L'un des problèmes majeurs en matière d'environnement, c'est le recul de la culture scientifique dans les lieux de pouvoir et d'influence. On l'observe dans les cabinets ministériels, où les ingénieurs de l'État occupent une place de moins en moins importante dans la chaîne de décision. Malgré le travail de l'Office parlementaire d'évaluation des choix scientifiques et technologiques (OPECST), on l'observe également au Parlement, et enfin dans les médias, où certains articles à succès manient davantage les peurs irraisonnées que les connaissances et la rationalité. Au pays de Descartes, c'est préoccupant ! Notons également l'absence de courage politique des gouvernements qui, alors qu'ils disposent d'avis scientifiques incontestables, ne prennent pas certaines décisions nécessaires parce que des opposants – qui utilisent des arguments et des méthodes identiques à ceux des sectes – manifestent sur le terrain.

S'agissant du principe de précaution, en revanche, je ne suis pas d'accord avec vous. En tant que président du groupe majoritaire de l'époque, j'en avais suivi l'introduction dans l'article 5 de la Charte de l'environnement, dans le préambule à la Constitution. En effet, alors que des dispositions en ce sens existent déjà dans le droit européen et dans notre loi ordinaire – la loi Barnier –, la France est le seul pays à les avoir élevées au plus haut niveau de la hiérarchie du droit. Le chef de l'État s'était alors fait « marabouter » par Nicolas Hulot, avant de me marabouter à son tour.

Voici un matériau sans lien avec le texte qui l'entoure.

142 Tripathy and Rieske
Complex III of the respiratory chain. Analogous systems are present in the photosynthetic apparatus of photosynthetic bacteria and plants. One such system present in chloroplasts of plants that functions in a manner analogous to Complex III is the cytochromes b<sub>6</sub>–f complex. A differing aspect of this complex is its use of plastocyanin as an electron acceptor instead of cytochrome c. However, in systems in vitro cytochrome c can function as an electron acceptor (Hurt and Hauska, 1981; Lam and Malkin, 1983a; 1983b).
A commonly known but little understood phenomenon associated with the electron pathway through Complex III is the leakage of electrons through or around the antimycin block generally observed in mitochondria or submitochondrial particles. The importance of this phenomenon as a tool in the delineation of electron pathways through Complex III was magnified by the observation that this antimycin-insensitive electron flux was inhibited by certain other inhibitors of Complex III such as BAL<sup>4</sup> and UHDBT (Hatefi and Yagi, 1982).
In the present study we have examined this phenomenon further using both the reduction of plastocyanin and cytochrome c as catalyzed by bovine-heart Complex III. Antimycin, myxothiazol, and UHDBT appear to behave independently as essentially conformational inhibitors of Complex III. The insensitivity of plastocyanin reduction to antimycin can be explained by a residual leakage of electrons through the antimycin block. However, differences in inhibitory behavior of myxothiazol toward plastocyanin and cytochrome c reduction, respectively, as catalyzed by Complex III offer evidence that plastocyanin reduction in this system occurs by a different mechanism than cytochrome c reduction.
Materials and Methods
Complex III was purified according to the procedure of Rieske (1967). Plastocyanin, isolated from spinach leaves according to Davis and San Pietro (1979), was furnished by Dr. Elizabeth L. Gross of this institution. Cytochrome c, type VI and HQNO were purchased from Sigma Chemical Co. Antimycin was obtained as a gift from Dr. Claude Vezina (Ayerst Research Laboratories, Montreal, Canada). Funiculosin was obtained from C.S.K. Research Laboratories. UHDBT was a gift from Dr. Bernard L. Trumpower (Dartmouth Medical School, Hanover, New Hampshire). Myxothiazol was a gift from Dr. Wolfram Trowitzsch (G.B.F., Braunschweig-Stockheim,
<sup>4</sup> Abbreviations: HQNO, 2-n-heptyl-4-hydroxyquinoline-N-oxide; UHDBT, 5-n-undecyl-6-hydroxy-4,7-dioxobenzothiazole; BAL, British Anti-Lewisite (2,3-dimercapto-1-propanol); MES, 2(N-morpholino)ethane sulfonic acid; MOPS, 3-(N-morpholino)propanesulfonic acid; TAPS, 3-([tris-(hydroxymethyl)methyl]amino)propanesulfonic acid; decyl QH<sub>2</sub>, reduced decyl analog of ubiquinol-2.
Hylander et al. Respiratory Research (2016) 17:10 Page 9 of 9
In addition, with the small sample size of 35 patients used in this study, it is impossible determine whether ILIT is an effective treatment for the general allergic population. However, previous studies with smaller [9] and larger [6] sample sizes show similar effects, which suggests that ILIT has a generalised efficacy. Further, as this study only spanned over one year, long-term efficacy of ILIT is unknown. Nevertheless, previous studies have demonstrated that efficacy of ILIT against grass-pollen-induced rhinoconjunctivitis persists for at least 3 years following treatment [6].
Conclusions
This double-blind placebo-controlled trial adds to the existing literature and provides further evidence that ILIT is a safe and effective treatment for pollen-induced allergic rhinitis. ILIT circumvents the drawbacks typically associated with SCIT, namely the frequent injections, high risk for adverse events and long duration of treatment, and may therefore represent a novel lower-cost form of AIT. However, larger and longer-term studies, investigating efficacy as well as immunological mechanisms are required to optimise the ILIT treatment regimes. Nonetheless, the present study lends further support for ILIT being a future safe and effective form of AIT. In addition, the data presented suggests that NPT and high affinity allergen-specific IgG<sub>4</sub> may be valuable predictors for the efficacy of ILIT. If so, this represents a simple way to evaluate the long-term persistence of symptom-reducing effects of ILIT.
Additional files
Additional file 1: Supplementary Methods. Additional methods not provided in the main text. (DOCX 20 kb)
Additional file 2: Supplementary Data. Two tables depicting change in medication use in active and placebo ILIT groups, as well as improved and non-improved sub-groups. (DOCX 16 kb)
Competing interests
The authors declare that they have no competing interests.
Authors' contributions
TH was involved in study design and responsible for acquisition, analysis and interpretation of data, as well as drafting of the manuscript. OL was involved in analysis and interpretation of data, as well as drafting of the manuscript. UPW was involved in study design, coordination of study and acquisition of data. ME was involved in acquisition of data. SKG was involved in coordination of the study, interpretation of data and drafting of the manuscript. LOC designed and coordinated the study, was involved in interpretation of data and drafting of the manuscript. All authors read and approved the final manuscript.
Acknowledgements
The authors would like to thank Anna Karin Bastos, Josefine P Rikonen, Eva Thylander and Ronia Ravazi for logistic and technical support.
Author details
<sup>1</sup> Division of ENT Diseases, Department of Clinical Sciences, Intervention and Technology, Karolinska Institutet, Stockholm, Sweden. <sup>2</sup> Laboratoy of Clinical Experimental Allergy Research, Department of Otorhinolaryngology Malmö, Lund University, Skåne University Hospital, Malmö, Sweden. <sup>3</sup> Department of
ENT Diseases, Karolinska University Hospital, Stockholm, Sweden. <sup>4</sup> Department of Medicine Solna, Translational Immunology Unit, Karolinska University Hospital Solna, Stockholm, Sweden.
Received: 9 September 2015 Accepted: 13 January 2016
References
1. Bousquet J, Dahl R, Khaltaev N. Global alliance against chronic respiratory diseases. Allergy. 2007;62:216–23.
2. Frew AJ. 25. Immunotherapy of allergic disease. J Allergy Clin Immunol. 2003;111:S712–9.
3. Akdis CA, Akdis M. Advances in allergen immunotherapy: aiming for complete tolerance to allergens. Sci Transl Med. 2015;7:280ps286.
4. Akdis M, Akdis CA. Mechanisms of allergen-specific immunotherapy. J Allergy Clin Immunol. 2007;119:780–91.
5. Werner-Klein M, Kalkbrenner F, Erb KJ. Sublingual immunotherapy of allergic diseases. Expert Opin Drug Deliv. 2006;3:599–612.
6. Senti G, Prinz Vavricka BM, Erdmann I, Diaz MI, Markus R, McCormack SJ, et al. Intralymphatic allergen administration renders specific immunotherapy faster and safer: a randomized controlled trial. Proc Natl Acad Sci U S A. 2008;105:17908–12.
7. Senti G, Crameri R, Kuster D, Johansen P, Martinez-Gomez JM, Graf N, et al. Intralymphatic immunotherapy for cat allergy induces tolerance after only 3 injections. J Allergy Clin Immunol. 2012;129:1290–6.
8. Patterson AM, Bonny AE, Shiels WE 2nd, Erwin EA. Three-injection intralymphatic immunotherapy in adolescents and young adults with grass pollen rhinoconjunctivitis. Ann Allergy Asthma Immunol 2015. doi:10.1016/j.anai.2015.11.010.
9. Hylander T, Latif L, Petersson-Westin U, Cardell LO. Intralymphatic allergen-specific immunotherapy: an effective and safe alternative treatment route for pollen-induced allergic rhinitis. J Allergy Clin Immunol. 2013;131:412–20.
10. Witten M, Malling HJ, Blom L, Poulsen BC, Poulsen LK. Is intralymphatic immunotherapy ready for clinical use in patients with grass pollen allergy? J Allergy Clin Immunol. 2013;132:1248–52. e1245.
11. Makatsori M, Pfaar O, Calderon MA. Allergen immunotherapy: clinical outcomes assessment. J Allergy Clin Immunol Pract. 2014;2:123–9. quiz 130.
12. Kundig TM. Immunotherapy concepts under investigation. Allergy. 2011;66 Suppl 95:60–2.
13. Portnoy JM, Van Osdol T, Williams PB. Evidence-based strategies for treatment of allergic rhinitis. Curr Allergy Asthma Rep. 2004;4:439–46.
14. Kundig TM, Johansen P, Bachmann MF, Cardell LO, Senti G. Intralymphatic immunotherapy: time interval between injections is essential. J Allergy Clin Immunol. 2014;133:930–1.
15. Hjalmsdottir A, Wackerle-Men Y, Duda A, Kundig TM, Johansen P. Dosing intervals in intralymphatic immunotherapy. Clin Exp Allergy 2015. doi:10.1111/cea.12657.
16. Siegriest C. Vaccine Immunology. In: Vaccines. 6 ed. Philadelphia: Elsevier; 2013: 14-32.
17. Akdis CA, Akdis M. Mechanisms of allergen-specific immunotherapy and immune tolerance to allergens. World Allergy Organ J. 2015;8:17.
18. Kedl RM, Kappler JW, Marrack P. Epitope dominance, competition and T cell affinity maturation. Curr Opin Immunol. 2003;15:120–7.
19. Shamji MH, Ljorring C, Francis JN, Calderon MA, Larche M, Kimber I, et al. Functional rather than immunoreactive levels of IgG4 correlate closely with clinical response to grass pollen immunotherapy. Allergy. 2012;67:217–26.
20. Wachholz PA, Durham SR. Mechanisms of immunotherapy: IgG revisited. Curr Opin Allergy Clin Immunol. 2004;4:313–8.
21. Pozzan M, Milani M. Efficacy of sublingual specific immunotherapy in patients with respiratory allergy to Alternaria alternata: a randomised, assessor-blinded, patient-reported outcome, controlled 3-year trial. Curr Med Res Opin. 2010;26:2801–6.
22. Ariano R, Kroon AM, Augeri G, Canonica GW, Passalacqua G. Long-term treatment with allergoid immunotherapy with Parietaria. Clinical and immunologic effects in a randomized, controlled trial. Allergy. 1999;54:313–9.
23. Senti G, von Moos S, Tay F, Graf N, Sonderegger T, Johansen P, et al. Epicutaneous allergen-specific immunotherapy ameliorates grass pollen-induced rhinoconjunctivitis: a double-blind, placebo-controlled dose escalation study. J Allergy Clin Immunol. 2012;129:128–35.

La Charte a été difficile à faire accepter ; pour calmer les inquiétudes, nous avions prévu qu'une loi organique préciserait le cadre d'application du principe de précaution. Mais comme nous avons oublié de le mentionner dans la Constitution, on ne peut pas la voter aujourd'hui ; au final, le principe de précaution est invoqué à tort et à travers. Plus personne ne conteste aujourd'hui que si la France a perdu pied dans la recherche en biotechnologies – en particulier en matière de manipulations génétiques dans le domaine végétal –, c'est à cause d'une interprétation inadaptée du principe de précaution, pourtant bien rédigé à l'origine. On l'observe tant dans les discours que dans certaines jurisprudences : si le Conseil constitutionnel et le Conseil d'État restent prudents, la cour d'appel de Versailles a par exemple ordonné, sans aucun fondement scientifique, de démonter des antennes de radio fréquence. La cour d'appel de Colmar a pour sa part exonéré de toute responsabilité pénale les faucheurs qui avaient arraché des plants de vigne dans une expérimentation scientifique conduite par l'Institut national de recherche agronomique (INRA) – le plus haut niveau de la recherche agronomique en France –, parfaitement encadrée et respectant toutes les procédures. C'est une catastrophe pour l'INRA et pour la science française. Contrairement à vous, je ne crois pas que l'on puisse se satisfaire de cette situation ; cela reviendrait à ignorer le cadre initialement prévu pour le principe de précaution, ainsi que les conséquences de son application actuelle sur la recherche française et le développement des filières de recherche dans le domaine de l'industrie chimique, biomédicale ou pharmaceutique. Le principe de précaution est devenu un épouvantail dans notre pays pourtant si créatif, contribuant à faire céder nos chercheurs aux sirènes de l'étranger.